Calculating the Cost of a Mistake 1

Here’s a question I get a lot from clients and executives at companies I visit in my firm’s talent risk management and knowledge transfer work:

“Steve, we know we have a talent risk, but how do I make the business case for addressing that risk over the TEN other things competing right now for our organization’s time and resources? How can I show the cost to our business if that talent risk is left unmitigated?”

I recently addressed this for an executive at a multinational energy company. The executive had attended her company’s monthly Enterprise Risk Assessment meeting and had brought up the talent-related risks that she had red-flagged as an increasing concern. In her case, the concern was a lack of a comprehensive succession plan for critical and unique technical experts and the potential impact on business continuity if one of them was no longer available to work.

After some discussion with the Enterprise Risk Assessment team to clarify these talent-related risks, her homework for the next month’s meeting was to show the cost associated if those risks were allowed to continue unchecked. She reached out to me for help.

What she was really asking was, “What’s the Cost of a Mistake here?” Understanding the Cost of Mistake made by insufficiently prepared talent is vital work for anyone who wants to truly manage talent risk and protect one’s business.
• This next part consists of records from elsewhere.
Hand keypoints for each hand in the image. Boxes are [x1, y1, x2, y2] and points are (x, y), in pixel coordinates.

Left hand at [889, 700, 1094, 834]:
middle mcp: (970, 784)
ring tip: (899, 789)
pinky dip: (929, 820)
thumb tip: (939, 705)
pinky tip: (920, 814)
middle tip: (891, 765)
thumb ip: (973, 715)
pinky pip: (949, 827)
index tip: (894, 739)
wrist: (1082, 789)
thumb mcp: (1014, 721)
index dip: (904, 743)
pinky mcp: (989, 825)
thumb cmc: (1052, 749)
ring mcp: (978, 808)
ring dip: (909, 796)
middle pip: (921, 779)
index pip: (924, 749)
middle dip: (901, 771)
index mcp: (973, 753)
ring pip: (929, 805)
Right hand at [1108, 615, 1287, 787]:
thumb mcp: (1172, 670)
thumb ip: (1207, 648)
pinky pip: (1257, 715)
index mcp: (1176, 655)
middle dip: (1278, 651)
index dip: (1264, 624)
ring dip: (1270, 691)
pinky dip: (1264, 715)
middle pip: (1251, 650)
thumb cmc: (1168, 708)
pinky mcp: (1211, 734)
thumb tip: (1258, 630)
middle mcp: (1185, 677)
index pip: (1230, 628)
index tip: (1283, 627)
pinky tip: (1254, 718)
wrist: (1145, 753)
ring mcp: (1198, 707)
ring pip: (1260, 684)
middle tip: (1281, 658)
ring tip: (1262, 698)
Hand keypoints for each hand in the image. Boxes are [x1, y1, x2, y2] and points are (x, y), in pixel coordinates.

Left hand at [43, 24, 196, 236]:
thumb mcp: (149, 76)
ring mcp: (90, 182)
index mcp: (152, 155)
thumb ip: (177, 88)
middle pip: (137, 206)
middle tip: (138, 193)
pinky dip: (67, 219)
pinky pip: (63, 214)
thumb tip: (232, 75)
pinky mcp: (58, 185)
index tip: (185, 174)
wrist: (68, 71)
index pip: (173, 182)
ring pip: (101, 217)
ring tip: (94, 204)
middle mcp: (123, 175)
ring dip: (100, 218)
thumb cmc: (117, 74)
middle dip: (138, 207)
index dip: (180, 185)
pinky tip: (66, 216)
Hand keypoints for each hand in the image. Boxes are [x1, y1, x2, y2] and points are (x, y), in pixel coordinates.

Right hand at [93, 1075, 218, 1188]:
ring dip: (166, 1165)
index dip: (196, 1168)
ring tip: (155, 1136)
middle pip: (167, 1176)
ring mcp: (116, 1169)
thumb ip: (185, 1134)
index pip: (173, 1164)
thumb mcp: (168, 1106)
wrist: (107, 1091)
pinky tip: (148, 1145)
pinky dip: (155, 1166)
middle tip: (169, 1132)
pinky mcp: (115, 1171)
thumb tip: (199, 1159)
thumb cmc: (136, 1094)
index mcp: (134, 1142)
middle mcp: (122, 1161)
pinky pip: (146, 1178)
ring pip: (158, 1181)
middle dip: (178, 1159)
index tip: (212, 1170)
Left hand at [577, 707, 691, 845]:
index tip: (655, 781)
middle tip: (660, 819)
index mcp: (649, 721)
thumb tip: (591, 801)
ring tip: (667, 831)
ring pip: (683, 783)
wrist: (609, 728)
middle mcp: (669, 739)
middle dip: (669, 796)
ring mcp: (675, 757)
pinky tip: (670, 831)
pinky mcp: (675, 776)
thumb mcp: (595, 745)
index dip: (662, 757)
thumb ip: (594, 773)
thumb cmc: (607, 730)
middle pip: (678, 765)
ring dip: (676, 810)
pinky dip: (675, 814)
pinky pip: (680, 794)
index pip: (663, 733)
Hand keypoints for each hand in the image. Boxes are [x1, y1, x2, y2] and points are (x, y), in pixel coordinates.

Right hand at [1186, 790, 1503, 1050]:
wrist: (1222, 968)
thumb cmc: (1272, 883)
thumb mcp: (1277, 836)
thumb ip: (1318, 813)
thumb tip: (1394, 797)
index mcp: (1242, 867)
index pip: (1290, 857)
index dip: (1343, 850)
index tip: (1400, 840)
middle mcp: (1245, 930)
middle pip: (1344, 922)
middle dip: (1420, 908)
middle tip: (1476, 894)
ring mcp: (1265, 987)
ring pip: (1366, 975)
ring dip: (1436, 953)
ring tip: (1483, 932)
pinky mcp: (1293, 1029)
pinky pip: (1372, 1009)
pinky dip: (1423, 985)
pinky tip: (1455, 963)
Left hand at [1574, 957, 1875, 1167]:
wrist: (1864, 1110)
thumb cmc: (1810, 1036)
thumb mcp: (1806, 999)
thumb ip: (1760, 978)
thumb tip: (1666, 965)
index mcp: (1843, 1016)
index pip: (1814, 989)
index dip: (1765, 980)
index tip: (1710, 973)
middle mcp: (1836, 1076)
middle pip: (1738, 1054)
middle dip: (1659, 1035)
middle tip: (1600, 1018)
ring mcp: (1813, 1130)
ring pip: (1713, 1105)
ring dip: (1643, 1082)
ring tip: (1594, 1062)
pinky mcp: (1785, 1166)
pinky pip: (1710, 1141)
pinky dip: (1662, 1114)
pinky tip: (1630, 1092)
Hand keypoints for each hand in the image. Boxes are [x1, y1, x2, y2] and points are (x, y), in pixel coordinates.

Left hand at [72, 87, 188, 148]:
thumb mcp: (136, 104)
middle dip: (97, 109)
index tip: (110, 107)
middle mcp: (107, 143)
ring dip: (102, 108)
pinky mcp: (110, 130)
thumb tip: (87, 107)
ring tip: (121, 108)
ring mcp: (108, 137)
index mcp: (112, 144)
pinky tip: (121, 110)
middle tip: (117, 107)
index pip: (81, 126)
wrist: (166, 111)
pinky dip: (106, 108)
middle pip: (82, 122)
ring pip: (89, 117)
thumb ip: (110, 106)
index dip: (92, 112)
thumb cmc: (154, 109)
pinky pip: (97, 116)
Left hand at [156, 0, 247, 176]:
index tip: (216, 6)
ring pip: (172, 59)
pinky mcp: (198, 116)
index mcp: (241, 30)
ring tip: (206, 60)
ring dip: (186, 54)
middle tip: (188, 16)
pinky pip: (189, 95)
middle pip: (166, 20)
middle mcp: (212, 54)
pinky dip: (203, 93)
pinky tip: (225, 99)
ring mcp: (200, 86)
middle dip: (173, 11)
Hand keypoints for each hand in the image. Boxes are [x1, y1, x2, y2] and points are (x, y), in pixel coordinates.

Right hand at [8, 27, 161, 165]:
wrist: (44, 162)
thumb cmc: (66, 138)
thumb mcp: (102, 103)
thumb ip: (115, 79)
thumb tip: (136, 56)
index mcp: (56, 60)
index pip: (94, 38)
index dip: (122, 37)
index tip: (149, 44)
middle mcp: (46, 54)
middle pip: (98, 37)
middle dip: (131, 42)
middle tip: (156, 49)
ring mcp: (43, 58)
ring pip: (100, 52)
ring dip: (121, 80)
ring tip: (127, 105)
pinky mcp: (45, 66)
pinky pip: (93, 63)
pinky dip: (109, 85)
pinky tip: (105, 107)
Calculating Unmitigated Talent Risk Thru the Cost of a Mistake

I laid out the steps for this executive:

  1. Interview the managers of your critical Subject Matter Experts (expert) and talk about the importance of being able to calculate the “Cost of a Mistake” as part of assessing the risks to the business (in the way a project manager would identify the critical path on his/her project.
  2. Have the managers identify a “knowledge silo” (an area of expertise for a unique expert where he/she is the go-to person).
  3. Once the silo is named, ask:
    1. “What could go wrong if someone else (like a trainee) did the work in that silo instead of the expert?
    2. “What would that kind of a mistake cost the business? (money, time, quality, safety, customer satisfaction)”
    3. “How many times in a day/week/month/year might that happen?”
  4. Look for potential mistakes that are at least $100k and could happen at least 10 times per year. For most corporations or large organizations, I bet you won’t have any trouble finding “million dollar risks” this way.

In my experience in this field over the past 20 years, I’ve found that “million dollar mistakes” are not just at risk of occurring, but often have occurred (often more than once) in a company’s recent past. One client said, “We have contingency budget for that.” What he could just as easily have said is “We don’t mind spending our profits on mistakes!”

These risks also tend to be labeled as an “HR problem” and swept to the side, while focus is given to more familiar risk factors affecting a company’s bottom line that executives are more comfortable addressing (e.g. legal risks, supply chain issues, capacity planning). With this Cost of Mistake approach, the executive was able to collect the necessary data and at the company’s next Enterprise Risk Management meeting make a clear case for mitigating the business’s critical talent risks.

SUMMARY: As you identify and mitigate risks that can disrupt or derail your business, taking a systematic approach to talent risk management (TRM) is vital. Factoring the Cost of a Mistake enables your TRM to be based on facts and data, not gut feeling or the tendency to avoid people-related risks in favor of other “hard” business risks that seem easier to pin down or solve. With the Costs of Mistake data in hand, you can make a clear business case for mitigating your top talent risks, and your organization can responsibly set priorities and allocate resources to take action.